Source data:
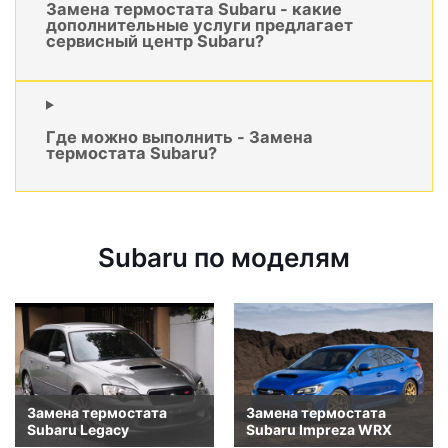
Замена термостата Subaru - какие
дополнительные услуги предлагает
сервисный центр Subaru?
Где можно выполнить - Замена
термостата Subaru?
Subaru по моделям
Замена термостата
Замена термостата
Subaru Legacy
Subaru Impreza WRX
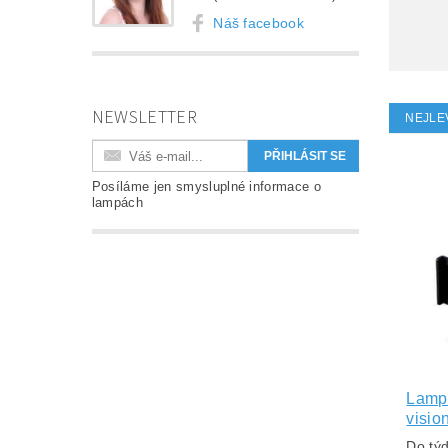
Náš facebook
NEWSLETTER
NEJLE
Posíláme jen smysluplné informace o
lampách
Lampa
visio
Do tý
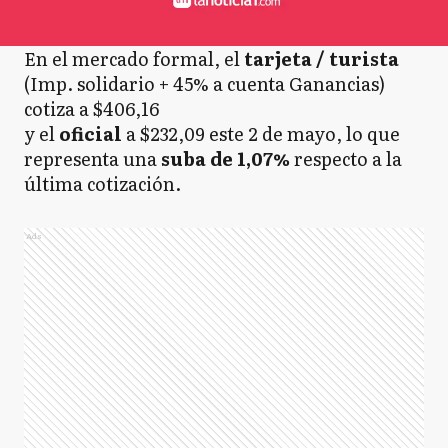
En el mercado formal, el
tarjeta / turista
(Imp. solidario + 45% a cuenta Ganancias)
cotiza a $406,16
y el
oficial
a $232,09 este 2 de mayo, lo que
representa una
suba de 1,07%
respecto a la
última cotización.
Ads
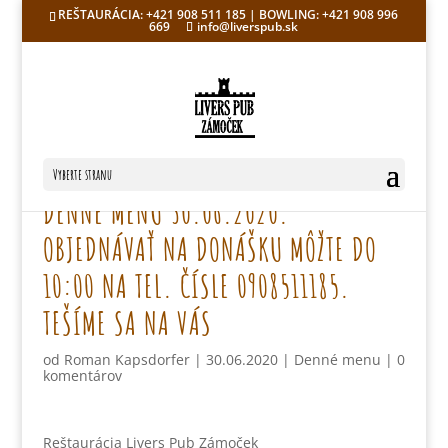
REŠTAURÁCIA: +421 908 511 185 | BOWLING: +421 908 996
669
info@liverspub.sk
Vyberte stranu
DENNÉ MENU 30.06.2020.
OBJEDNÁVAŤ NA DONÁŠKU MÔŽTE DO
10:00 NA TEL. ČÍSLE 0908511185.
TEŠÍME SA NA VÁS
od
Roman Kapsdorfer
|
30.06.2020
|
Denné menu
|
0
komentárov
Reštaurácia Livers Pub Zámoček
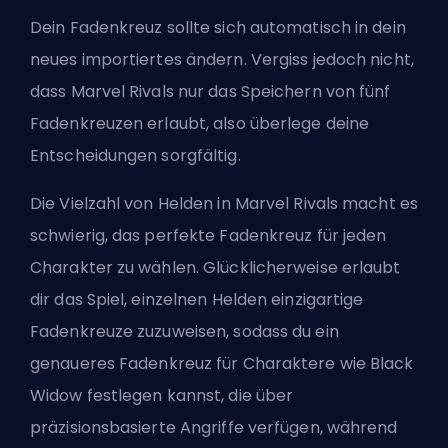
Dein Fadenkreuz sollte sich automatisch in dein
neues importiertes ändern. Vergiss jedoch nicht,
dass Marvel Rivals nur das Speichern von fünf
Fadenkreuzen erlaubt, also überlege deine
Entscheidungen sorgfältig.
Die Vielzahl von Helden in Marvel Rivals macht es
schwierig, das perfekte Fadenkreuz für jeden
Charakter zu wählen. Glücklicherweise erlaubt
dir das Spiel, einzelnen Helden einzigartige
Fadenkreuze zuzuweisen, sodass du ein
genaueres Fadenkreuz für Charaktere wie Black
Widow festlegen kannst, die über
präzisionsbasierte Angriffe verfügen, während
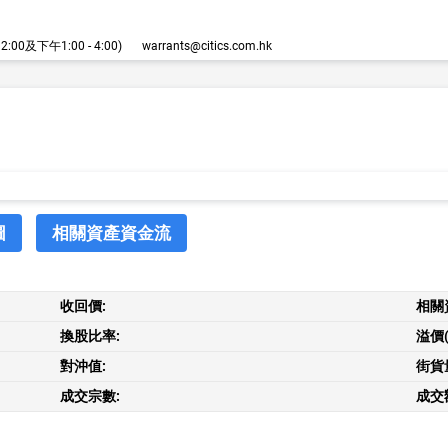
00及下午1:00 - 4:00)
warrants@citics.com.hk
圖
相關資產資金流
收回價:
相關
換股比率:
溢價(
對沖值:
街貨
成交宗數:
成交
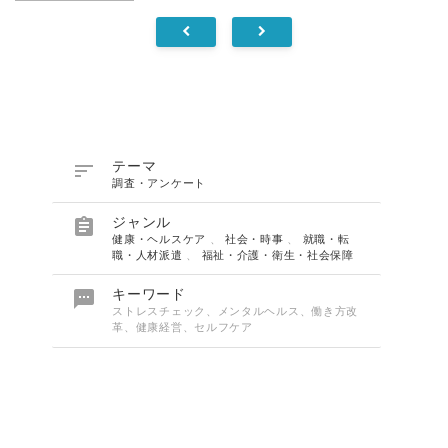

テーマ
調査・アンケート

ジャンル
健康・ヘルスケア
、
社会・時事
、
就職・転
職・人材派遣
、
福祉・介護・衛生・社会保障

キーワード
ストレスチェック、メンタルヘルス、働き方改
革、健康経営、セルフケア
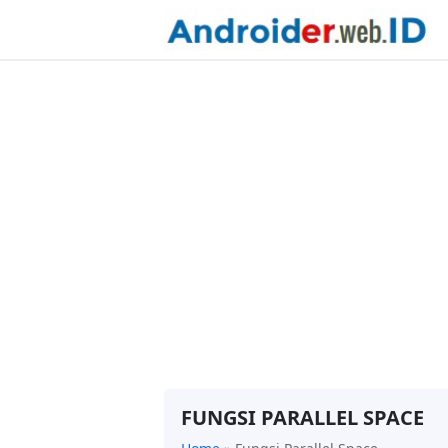
FUNGSI PARALLEL SPACE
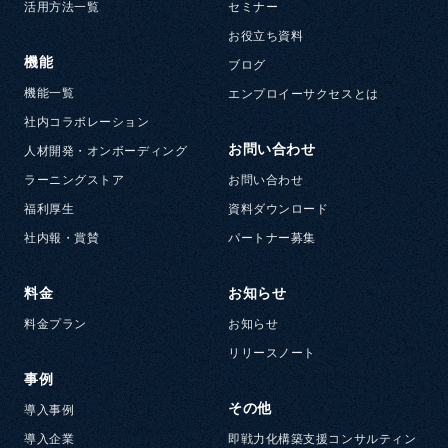
活用方法一覧
セミナー
お役立ち資料
機能
ブログ
機能一覧
エンプロイーサクセスとは
社内コラボレーション
お問い合わせ
人材開発・オンボーディング
ラーニングストア
お問い合わせ
福利厚生
資料ダウンロード
社内報・賞賛
パートナー募集
料金
お知らせ
料金プラン
お知らせ
リリースノート
事例
その他
導入事例
導入企業
即戦力化構築支援コンサルティン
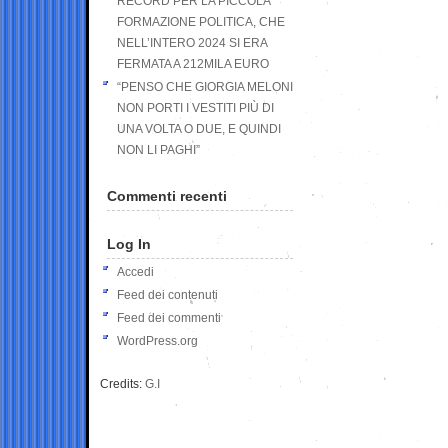
RECORD PER LA PICCOLA
FORMAZIONE POLITICA, CHE
NELL’INTERO 2024 SI ERA
FERMATA A 212MILA EURO
“PENSO CHE GIORGIA MELONI
NON PORTI I VESTITI PIÙ DI
UNA VOLTA O DUE, E QUINDI
NON LI PAGHI”
Commenti recenti
Log In
Accedi
Feed dei contenuti
Feed dei commenti
WordPress.org
Credits:
G.I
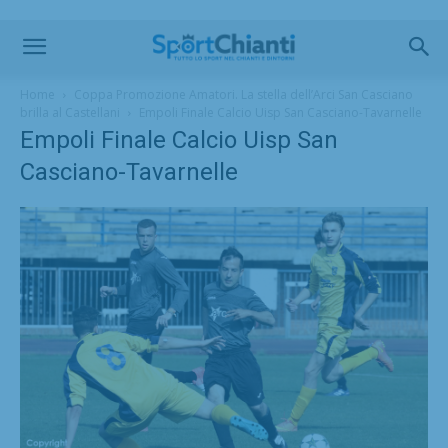
Home
Coppa Promozione Amatori. La stella dell’Arci San Casciano
brilla al Castellani
Empoli Finale Calcio Uisp San Casciano-Tavarnelle
Empoli Finale Calcio Uisp San
Casciano-Tavarnelle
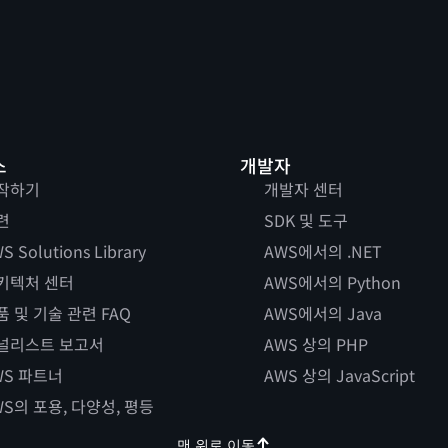
스
개발자
작하기
개발자 센터
련
SDK 및 도구
S Solutions Library
AWS에서의 .NET
키텍처 센터
AWS에서의 Python
품 및 기술 관련 FAQ
AWS에서의 Java
널리스트 보고서
AWS 상의 PHP
WS 파트너
AWS 상의 JavaScript
WS의 포용, 다양성, 평등
맨 위로 이동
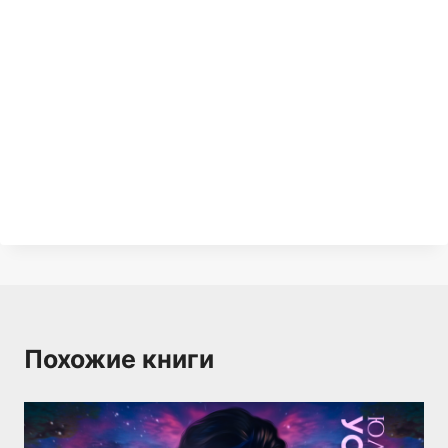
Похожие книги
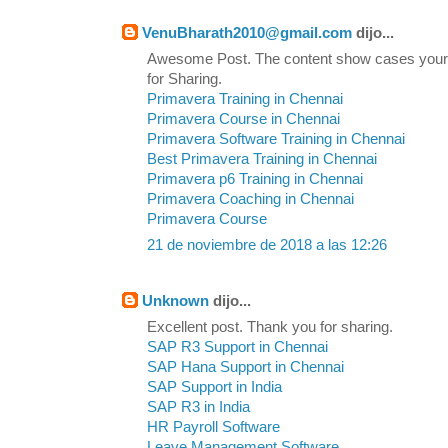
VenuBharath2010@gmail.com
dijo...
Awesome Post. The content show cases your
for Sharing.
Primavera Training in Chennai
Primavera Course in Chennai
Primavera Software Training in Chennai
Best Primavera Training in Chennai
Primavera p6 Training in Chennai
Primavera Coaching in Chennai
Primavera Course
21 de noviembre de 2018 a las 12:26
Unknown
dijo...
Excellent post. Thank you for sharing.
SAP R3 Support in Chennai
SAP Hana Support in Chennai
SAP Support in India
SAP R3 in India
HR Payroll Software
Leave Management Software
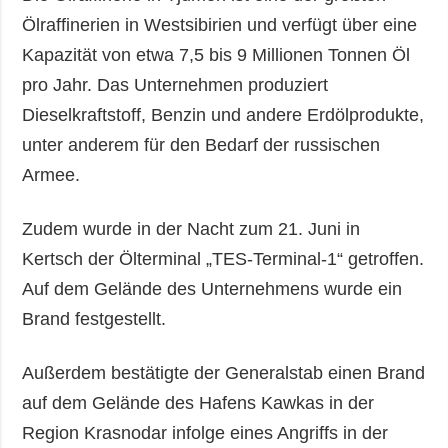
Ölraffinerien in Westsibirien und verfügt über eine
Kapazität von etwa 7,5 bis 9 Millionen Tonnen Öl
pro Jahr. Das Unternehmen produziert
Dieselkraftstoff, Benzin und andere Erdölprodukte,
unter anderem für den Bedarf der russischen
Armee.
Zudem wurde in der Nacht zum 21. Juni in
Kertsch der Ölterminal „TES-Terminal-1“ getroffen.
Auf dem Gelände des Unternehmens wurde ein
Brand festgestellt.
Außerdem bestätigte der Generalstab einen Brand
auf dem Gelände des Hafens Kawkas in der
Region Krasnodar infolge eines Angriffs in der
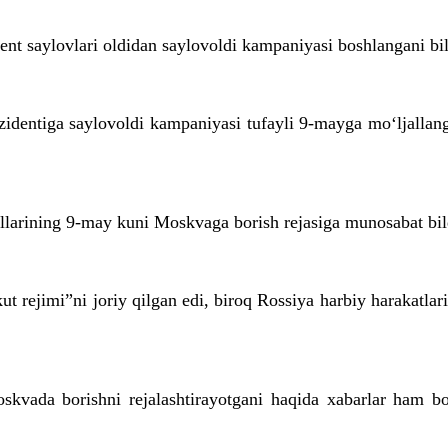
ent saylovlari oldidan saylovoldi kampaniyasi boshlangani bil
zidentiga saylovoldi kampaniyasi tufayli 9-mayga mo‘ljallan
llarining 9-may kuni Moskvaga borish rejasiga munosabat bildi
ut rejimi”ni joriy qilgan edi, biroq Rossiya harbiy harakatlar
skvada borishni rejalashtirayotgani haqida xabarlar ham bor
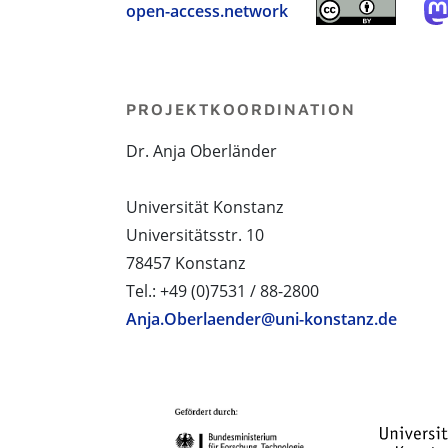
open-access.network
PROJEKTKOORDINATION
Dr. Anja Oberländer
Universität Konstanz
Universitätsstr. 10
78457 Konstanz
Tel.: +49 (0)7531 / 88-2800
Anja.Oberlaender@uni-konstanz.de
PROJEKTPARTNER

PROBLEM DETAILS. Gather each line in the data that holds the string "Brand".

ANSWER AREA.
Brand festgestellt.
Außerdem bestätigte der Generalstab einen Brand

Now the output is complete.